A 50-year-old male presents with fatigue, night sweats, and unexplained weight loss. On examination, he has a markedly enlarged spleen and mild pallor. Laboratory results reveal a white blood cell count of 150,000/µL with a predominance of mature granulocytes, and a hemoglobin level of 10 g/dL. A bone marrow biopsy confirms hypercellularity with an increased granulocytic population. Cytogenetic testing reveals the presence of the Philadelphia chromosome (t(9;22) translocation).
What is the most appropriate first-line treatment for this patient to target the underlying genetic mutation and reduce his risk of progression?

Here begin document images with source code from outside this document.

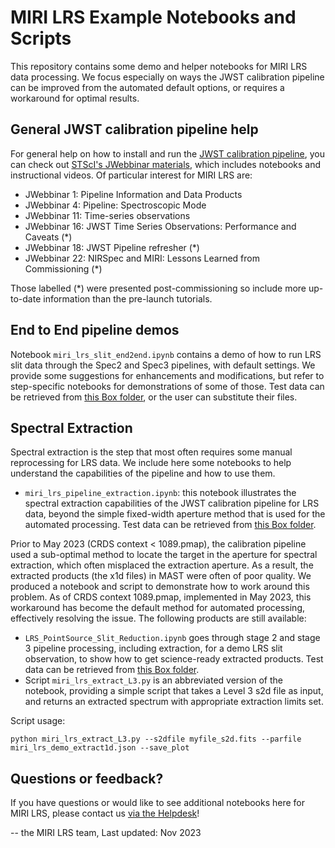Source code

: # MIRI LRS Example Notebooks and Scripts

This repository contains some demo and helper notebooks for MIRI LRS data processing. We focus especially on ways the JWST calibration pipeline can be improved from the automated default options, or requires a workaround for optimal results.


## General JWST calibration pipeline help

For general help on how to install and run the [JWST calibration pipeline](https://www.github.com/spacetelescope/jwst), you can check out [STScI's JWebbinar materials](https://www.stsci.edu/jwst/science-execution/jwebbinars), which includes notebooks and instructional videos. Of particular interest for MIRI LRS are:

* JWebbinar 1: Pipeline Information and Data Products
* JWebbinar 4: Pipeline: Spectroscopic Mode
* JWebbinar 11: Time-series observations
* JWebbinar 16: JWST Time Series Observations: Performance and Caveats (*)
* JWebbinar 18: JWST Pipeline refresher (*)
* JWebbinar 22: NIRSpec and MIRI: Lessons Learned from Commissioning (*)

Those labelled (*) were presented post-commissioning so include more up-to-date information than the pre-launch tutorials. 

## End to End pipeline demos

Notebook ``miri_lrs_slit_end2end.ipynb`` contains a demo of how to run LRS slit data through the Spec2 and Spec3 pipelines, with default settings. We provide some suggestions for enhancements and modifications, but refer to step-specific notebooks for demonstrations of some of those. Test data can be retrieved from [this Box folder](https://stsci.box.com/s/i2xi18jziu1iawpkom0z2r94kvf9n9kb), or the user can substitute their files. 


## Spectral Extraction

Spectral extraction is the step that most often requires some manual reprocessing for LRS data. We include here some notebooks to help understand the capabilities of the pipeline and how to use them.

* ``miri_lrs_pipeline_extraction.ipynb``: this notebook illustrates the spectral extraction capabilities of the JWST calibration pipeline for LRS data, beyond the simple fixed-width aperture method that is used for the automated processing. Test data can be retrieved from [this Box folder](https://stsci.box.com/s/i2xi18jziu1iawpkom0z2r94kvf9n9kb).

Prior to May 2023 (CRDS context < 1089.pmap), the calibration pipeline used a sub-optimal method to locate the target in the aperture for spectral extraction, which often misplaced the extraction aperture. As a result, the extracted products (the x1d files) in MAST were often of poor quality. We produced a notebook and script to demonstrate how to work around this problem. As of CRDS context 1089.pmap, implemented in May 2023, this workaround has become the default method for automated processing, effectively resolving the issue. The following products are still available:

* ``LRS_PointSource_Slit_Reduction.ipynb`` goes through stage 2 and stage 3 pipeline processing, including extraction, for a demo LRS slit observation, to show how to get science-ready extracted products. Test data can be retrieved from [this Box folder](https://stsci.box.com/s/i2xi18jziu1iawpkom0z2r94kvf9n9kb).
* Script ``miri_lrs_extract_L3.py`` is an abbreviated version of the notebook, providing a simple script that takes a Level 3 s2d file as input, and returns an extracted spectrum with appropriate extraction limits set.

Script usage:

``python miri_lrs_extract_L3.py --s2dfile myfile_s2d.fits --parfile miri_lrs_demo_extract1d.json --save_plot``


## Questions or feedback?

If you have questions or would like to see additional notebooks here for MIRI LRS, please contact us [via the Helpdesk](https://jwsthelp.stsci.edu)!

-- the MIRI LRS team, Last updated: Nov 2023
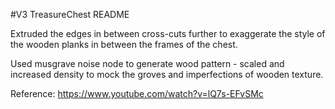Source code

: #V3 TreasureChest README

Extruded the edges in between cross-cuts further to exaggerate the style of the wooden planks in between the frames of the chest.

Used musgrave noise node to generate wood pattern - scaled and increased density to mock the groves and imperfections of wooden texture.

Reference: https://www.youtube.com/watch?v=lQ7s-EFvSMc
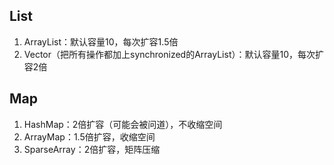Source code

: ## List
1. ArrayList：默认容量10，每次扩容1.5倍
2. Vector（把所有操作都加上synchronized的ArrayList）：默认容量10，每次扩容2倍

## Map
1. HashMap：2倍扩容（可能会被问道），不收缩空间
2. ArrayMap：1.5倍扩容，收缩空间
3. SparseArray：2倍扩容，矩阵压缩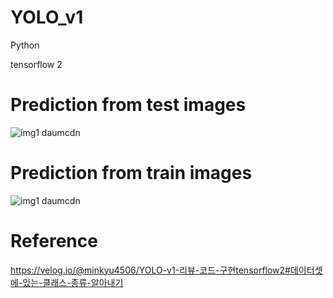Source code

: # YOLO_v1
Python

tensorflow 2
# Prediction from test images
![img1 daumcdn](https://user-images.githubusercontent.com/42567320/194291033-3220e2a9-39d3-40b0-ab0d-bd2355a75191.png)

# Prediction from train images
![img1 daumcdn](https://user-images.githubusercontent.com/42567320/194291149-5c649161-4560-42e7-9c04-1bb92a49f748.png)

# Reference
https://velog.io/@minkyu4506/YOLO-v1-리뷰-코드-구현tensorflow2#데이터셋에-있는-클래스-종류-알아내기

What is imatinib (a tyrosine kinase inhibitor)?

500

A 68-year-old male presents with persistent back pain, fatigue, and increased thirst over the past two months. On examination, he has pallor and localized tenderness over his lower back. Laboratory tests reveal a serum calcium level of 12.5 mg/dL , a hemoglobin level of 9 g/dL, and an elevated serum protein level. A urine protein electrophoresis shows monoclonal light chains (Bence Jones proteins). A bone marrow biopsy confirms the presence of greater than 10% plasma cells. Imaging studies show multiple lytic bone lesions.
What is the most likely diagnosis, and what is the first-line treatment for this patient?

What is Multiple Myeloma, and the first-line treatment typically involves a combination of a proteasome inhibitor (e.g., bortezomib), an immunomodulatory drug (e.g., lenalidomide), and a corticosteroid (e.g., dexamethasone)?

500

A 35-year-old male presents with recurrent dark-colored urine in the morning, fatigue, and intermittent episodes of shortness of breath. Laboratory tests reveal hemoglobinuria, elevated lactate dehydrogenase (LDH), low haptoglobin, and a negative Coombs test. Flow cytometry shows a deficiency of CD55 and CD59 on red blood cells. The patient is also found to have thrombosis in the hepatic vein (Budd-Chiari syndrome), a known complication of this disorder.

the most likely diagnosis, and monoclonal antibody therapy is used to prevent hemolysis in this condition

What is Paroxysmal Nocturnal Hemoglobinuria (PNH), and the treatment is eculizumab, a monoclonal antibody that inhibits complement-mediated hemolysis?


500

A 50-year-old male presents with fatigue, joint pain, and darkened skin pigmentation. He also reports decreased libido and erectile dysfunction. Laboratory studies show elevated serum ferritin, high transferrin saturation, and mildly elevated liver enzymes. Genetic testing reveals a homozygous mutation in the HFE gene (C282Y/C282Y). A liver biopsy confirms iron deposition and mild fibrosis.

 The most likely diagnosis, and  the first-line treatment to reduce iron overload in this patient

What is hereditary hemochromatosis, and the treatment is therapeutic phlebotomy to remove excess iron?